ЧТО ТРЕБУЕТСЯ: Подхватите отрывок об Эйзенштейне как преподавателе ВГИКа и продолжите его сразу после последнего приведенного предложения.

ИСХОДНЫЙ ОТРЫВОК:
---------------

Все много раз слыхали или читали о доброте и других чудесных свойствах Сергея Михайловича. Все, что об этом рассказывается, является чистой правдой. Я не знаю случая, чтобы Эйзенштейн сорвал урок во ВГИКе, как бы он ни был занят на производстве. ВГИК для Эйзенштейна всегда был самым главным, несмотря на его чудовищную загрузку и на студии, и в ВАКе, и в ряде других учреждений.

Много говорят о юморе Сергея Михайловича, о беспощадном или добром юморе и к самому себе и к другим. Я помню, как метко определил Сергей Михайлович одного сухого и высокого работника кино:

— Он похож на большую пыльную искусственную пальму в вокзальном ресторане.

А когда я научил свою собачку лаять на слово «Эйзенштейн!», Сергей Михайлович уверял меня, что он научил свою собаку (ее у него не было) при слове «Кулешов» — подымать лапу… заднюю.

Заседания кафедры режиссуры никогда не продолжались более часа, но все вопросы решались своевременно, оперативно и четко.

Иногда мы подготавливали заседание кафедры по телефону (Кулешов-Эйзенштейн-Долинский-Хохлова-Оболенский-Скворцов) — и тогда наши встречи во ВГИКе занимали минимальное время.

Многие считали Эйзенштейна блестящим импровизатором, способным с легкостью проводить сложную многочасовую лекцию. Это было те совсем так. Эйзенштейн много и тщательно готовился к лекциям, иногда он до глубокой ночи засиживался у себя на квартире, часто с Оболенским, рассуждая вслух и строя конструкцию будущей лекции, учитывал, как будет протекать мышление у студентов в разборе тех или иных примеров. Эйзенштейн заранее предугадывал студенческие вопросы и умел подвести студентов к определенным самостоятельным суждениям. Словом, он делал это виртуозно.

---------------

ПРЕДОСТАВЛЕННЫЕ СВЕДЕНИЯ:
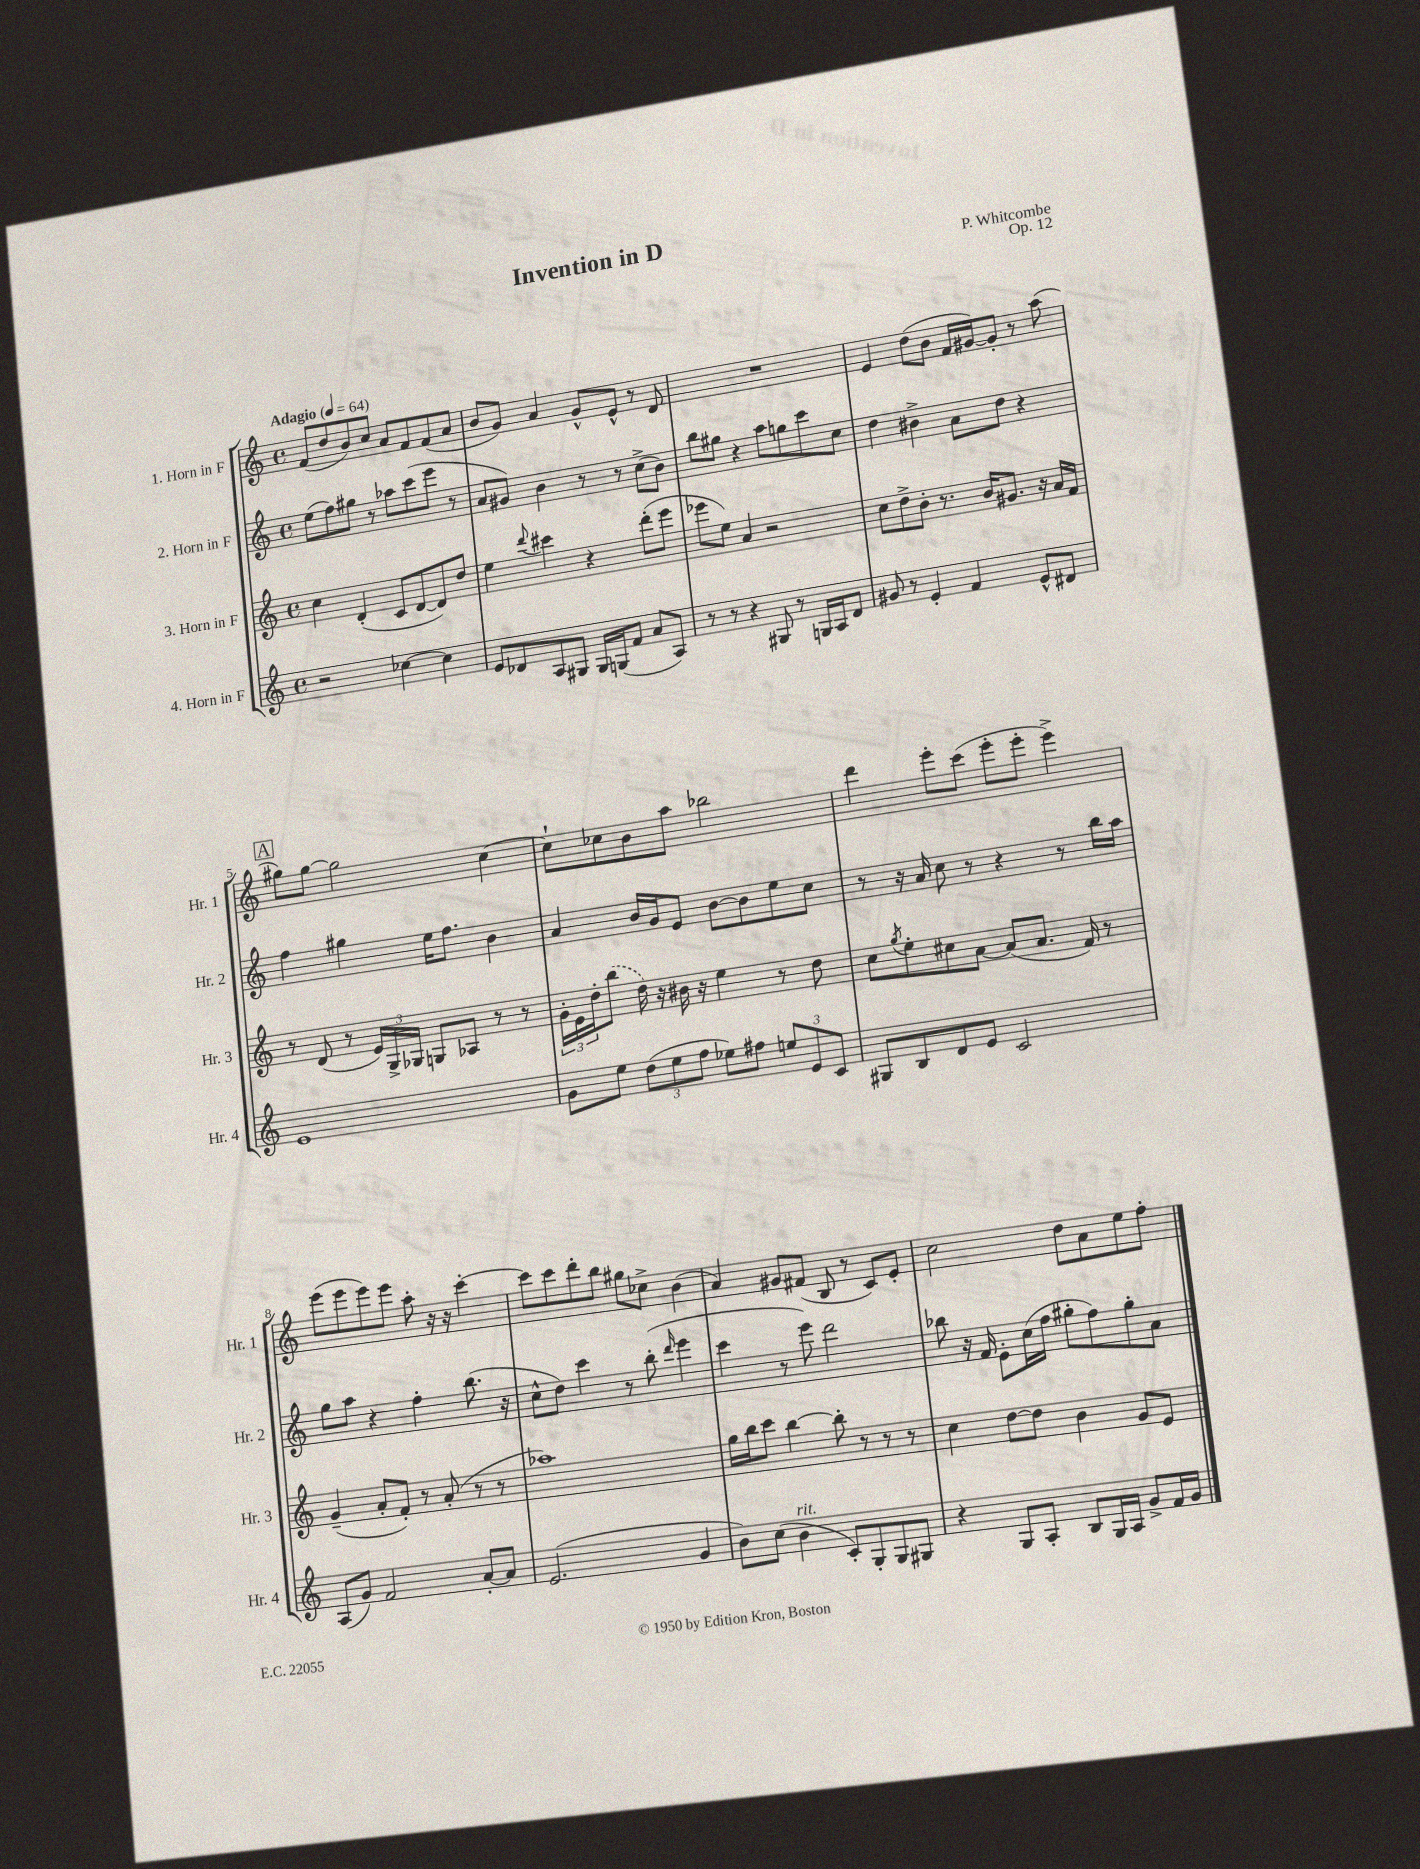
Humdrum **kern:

**kern	**kern	**kern	**kern
*staff4	*staff3	*staff2	*staff1
*clefG2	*clefG2	*clefG2	*clefG2
*k[]	*k[]	*k[]	*k[]
*M4/4	*M4/4	*M4/4	*M4/4
*met(c)	*met(c)	*met(c)	*met(c)
*MM64	*MM64	*MM64	*MM64
2r	4cc\	(8ee\L	(8f/L
.	.	8ff\)	8dd/
.	(4d'/	8gg#\J	8b/)
.	.	8r	8cc/J
[4cc-\	8c/L	8aa-\L	8a/L
.	[8d/	(8ccc\	8f/
4cc-\]	8d/])	8eee\J	(8f/
.	8dd/J	8r	8a/J
=	=	=	=
8e/L	4ee\	8a/L	8b/L
8d-/	.	8g#/J)	8g/J)
.	8qqddd/	.	.
8A/	4ccc#\	4b\	4a/
8G#/J	.	.	.
16G#/LL	4r	8r	8g^^/L
(16G/J	.	.	.
8f/J	.	8r	8e^^/J
8a/L	(8ddd'\L	(8cc^\L	8r
8A/J)	8eee\J	8b\J)	8d/
=	=	=	=
8r	8eee-\L	8bb\L	1r
8r	8ee\J)	8gg#\J	.
4r	4a/	4r	.
8G#/	2r	8aa\L	.
8r	.	8gg\	.
16G/LL	.	8ccc\	.
16A/J	.	.	.
8d/J	.	8cc\J	.
=	=	=	=
8g#/	8cc\L	4dd\	4e/
8r	8dd^\	.	.
4e'/	8b'\J	4b#^\	(8dd\L
.	8.r	.	8b\J
4f/	.	8a\L	16f/LL
.	16b/LK	.	[16g#/J)
.	8.g#/J	8dd\J	8g#'/]J
8e^^/L	.	4r	8r
.	16r	.	.
8d#/J	16a/LL	.	(8aa\
.	16f/JJ	.	.
=	=	=	=
1e	8r	4ff\	8gg#\L)
.	(8d/	.	[8gg#\J
.	8r	4gg#\	2gg#\]
.	24e/LL)	.	.
.	24G^/	.	.
.	24G-/JJ	.	.
.	8G/L	16ee\LK	.
.	.	8.ff\J	.
.	8A-/J	.	.
.	8r	4b\	[4cc\
.	8r	.	.
=	=	=	=
8g\L	24g'\LL	4a/	8cc`\]L
.	24e\	.	.
.	24dd'\J	.	.
8ee\J	(8bb\J	.	8cc-\
(12dd\L	16dd\)	16b/LL	8b\
.	16r	16g/J	.
12ee\	.	.	.
.	16b#\	8e/J	8aa\J
12ff\J	.	.	.
.	16r	.	.
8ee-\L)	4ee\	[8b\L	2bb-\
8ff#\J	.	8b\]	.
12ee/L	8r	8ee\	.
12e/	.	.	.
.	8dd\	8cc\J	.
12c/J	.	.	.
=	=	=	=
8G#/L	8cc\L	8r	4ddd\
.	8qgg/	.	.
8B/	8ee'\	16r	.
.	.	16a/	.
8d/	8cc#\	8cc\	8eee'\L
8e/J	[8a\J	8r	(8ccc\J
2c/	(8a/]L	4r	8eee'\L
.	8.a/J	.	8eee'\J
.	.	8r	4eee^\)
.	16f/)	.	.
.	8r	16bb\LL	.
.	.	16aa\JJ	.
=	=	=	=
(8A/L	(4g~/	8gg\L	(8eee\L
8g/J)	.	8aa\J	8eee\
2f/	8a'/L	4r	8eee\)
.	8f'/J)	.	8eee\J
.	8r	4ff'\	8aa'\
.	(8a'/	.	16r
.	.	.	16r
[8a'/L	8r	(8.bb\	[4ccc'\
8a/]J	8r	.	.
.	.	16r	.
=	=	=	=
(2.e/	1aa-)	8cc^^\L	8ccc\]L
.	.	8dd\J)	8ccc\
.	.	4ccc\	8ddd'\
.	.	.	8bb\J
.	.	8r	8gg#\L
.	.	(8bb'\	8cc-^\J
.	.	16qqddd/	.
4g/	.	4eee\	(4b\
=	=	=	=
8b\L)	16gg\LL	4ccc\	4a/)
.	16bb\J	.	.
(8cc\J	8ccc\J	.	.
4b\	[4bb\	8r	8g#/L
.	.	8eee\)	(8f#/J
8c'/L)	8bb'\]	2ddd\	8B/
8G'/	8r	.	8r
8G/	8r	.	8c/L)
8G#/J	8r	.	8e'/J
=	=	=	=
4r	4cc\	8bb-\	2cc\
.	.	16r	.
.	.	16f/	.
8G/L	[8dd\L	8e'\L	.
8A'/J	8dd\]J	(16cc\L	.
.	.	16ff\JJ	.
8B/L	4b\	8gg#'\L	8dd\L
16G/L	.	8ff\)	8a\
16A/JJ	.	.	.
8g^/L	8g/L	8gg#'\	8ee\
16f/L	8e/J	8a\J	8ff'\J
16g/JJ	.	.	.
==	==	==	==
*-	*-	*-	*-
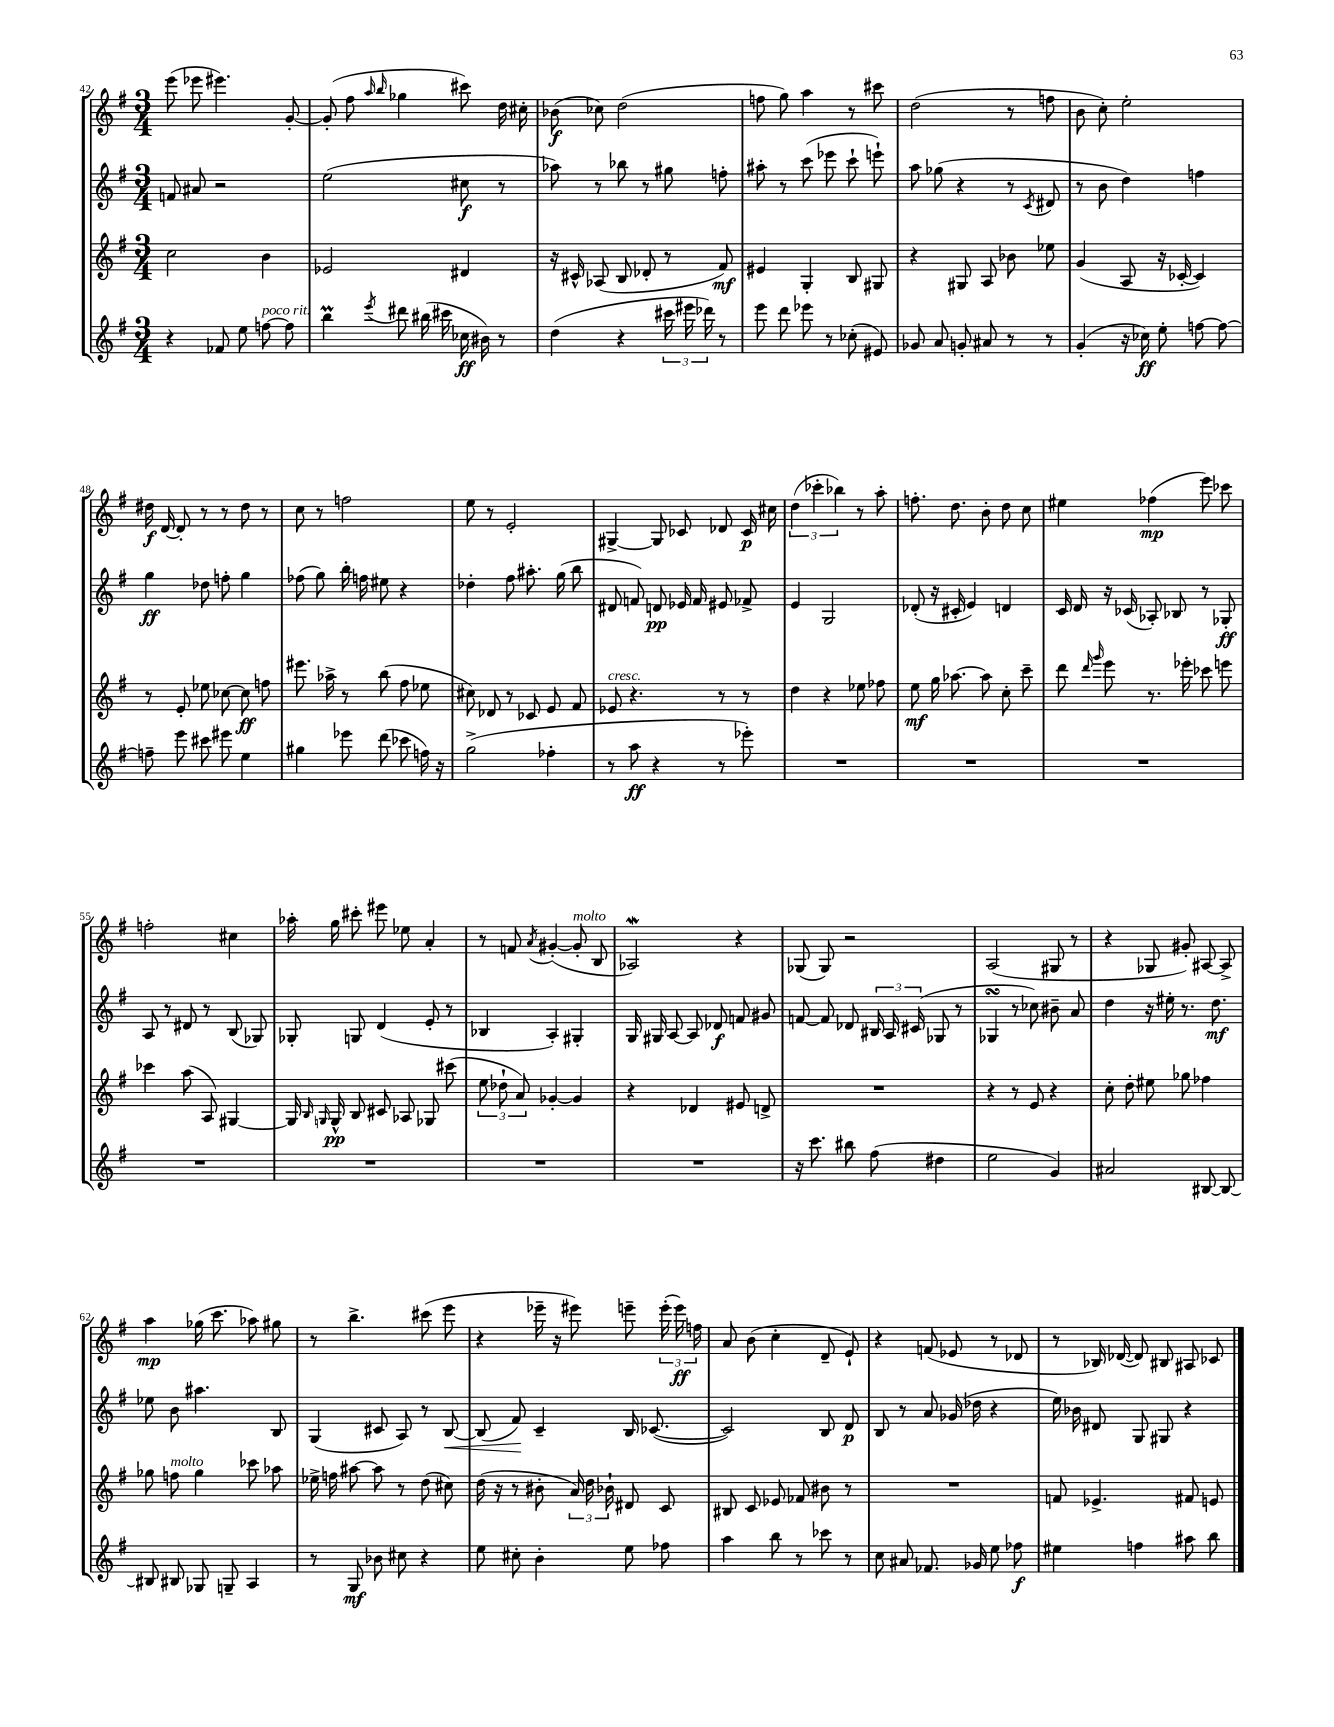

---------------

ОЖИДАЕМЫЙ РЕЗУЛЬТАТ:
Особо интересно было проводить с Сергеем Михайловичем приемные испытания в институте. Мы в комиссии отлично понимали друг друга, и процесс узнавания поступающих на коллоквиуме был чрезвычайно увлекательным и ответственным.

Эйзенштейн ввел на приемных испытаниях кадровку (угольниками) репродукций живописных картин (монтажное — «временнóе» — ви́дение произведения живописи), разработал систему вопросов, любил показывать рисунок «Дети» Серова, на котором изображена А. С. Хохлова девочкой со своей младшей сестрой, и спрашивал: «Во что превратилась теперь эта девочка?» Или показывал портрет царя Николая II, сделанный Серовым же, и опрашивал: «Кто это?» На что один из безнадежно поступающих ответил: «Не знаю, летчик какой-нибудь…»

Все мы на приемных экзаменах рисовали и обменивались друг с другом шифрованными записками. Больше всего рисовая Эйзенштейн, и рисунки его были всегда восхитительны. Обыкновенно после экзаменов (или после заседания кафедры) эти рисунки забирали к себе В. Б. Нижний или Оболенский. Сохранились ли они? Придумал Эйзенштейн и одну увлекательную игру: один рисовал на бумаге неопределенные линии или черточки, другой (другим карандашом) должен, был эти графические данные превратить (дорисовывая отдельно) в осмысленный сюжетный рисунок.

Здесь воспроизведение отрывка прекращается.